Een duidelijke verklaring voor de lagere vaccinatiegraad is er op dit moment niet, stelt Schippers. Ze heeft het Rijksinstituut voor Volksgezondheid en Milieu (RIVM) daarom gevraagd om nog dit jaar onderzoek te doen naar de oorzaken. Ook wil ze weten wat de beste manier is ‘om ongefundeerde angst voor vaccinaties en vermeende bijwerkingen’ weg te nemen.
Drie jaar geleden lag de vaccinatiegraad voor bijna alle inentingen in het Rijksvaccinatieprogramma nog boven de 95 procent. Dat is inmiddels met 1 tot 2 procent per vaccinatie gedaald. Zo krijgt nog 93,8 procent van de zuigelingen de BMR-prik (bof, mazelen en rode hond).
De daling kan met name gevolgen hebben voor de uitbraak van mazelen, verreweg de meest besmettelijke van al deze ziekten. Om verspreiding van mazelen te voorkomen, hanteert de Wereldgezondheidsorganisatie een minimale vaccinatiegraad van 95 procent.
Biblebelt
Als Nederland onder deze norm blijft, kan dat leiden tot een grootschalige mazelenuitbraak, waarschuwt Hans van Vliet, programmamanager van het Rijksvaccinatieprogramma. ‘Ongeveer eens in de tien jaar is er in Nederland een mazelenuitbraak onder bevindelijk-gereformeerden’, legt hij uit. ‘Dat zal zo blijven, omdat de vaccinatiegraad in die groep achterblijft. Als de rest van Nederland onder de 95 procent blijft, kan de ziekte zich bij een volgende uitbraak ook buiten de biblebelt gaan verspreiden.’
Voor ziekten als rodehond en difterie is de kritische grens nog niet in zicht, zegt Van Vliet. Daarvoor zou de vaccinatiegraad moeten dalen tot onder de 90 procent.
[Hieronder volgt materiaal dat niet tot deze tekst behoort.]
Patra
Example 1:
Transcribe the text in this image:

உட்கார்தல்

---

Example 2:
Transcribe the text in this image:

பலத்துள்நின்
Opvallend is dat de vaccinatiegraad voor HPV, het virus dat baarmoederhalskanker veroorzaakt, vorig jaar daalde van 61 naar 53 procent. Mediaberichten over vermeende bijwerkingen door HPV-vaccinatie (chronische vermoeidheid) en mogelijke lijmresten in injectienaalden zijn hier vermoedelijk de oorzaak van, staat in het jaarverslag.
vragen
Het RIVM kan moeilijk de vinger krijgen op de dalende trend, vertelt Van Vliet. Voor een beperkt deel wordt die veroorzaakt door asielzoekers. Van mensen die buiten Nederland zijn geboren zijn de inentingen vaak minder goed geregistreerd. Voor het overige doet de daling zich voor in alle regio’s en onder alle bevolkingsgroepen.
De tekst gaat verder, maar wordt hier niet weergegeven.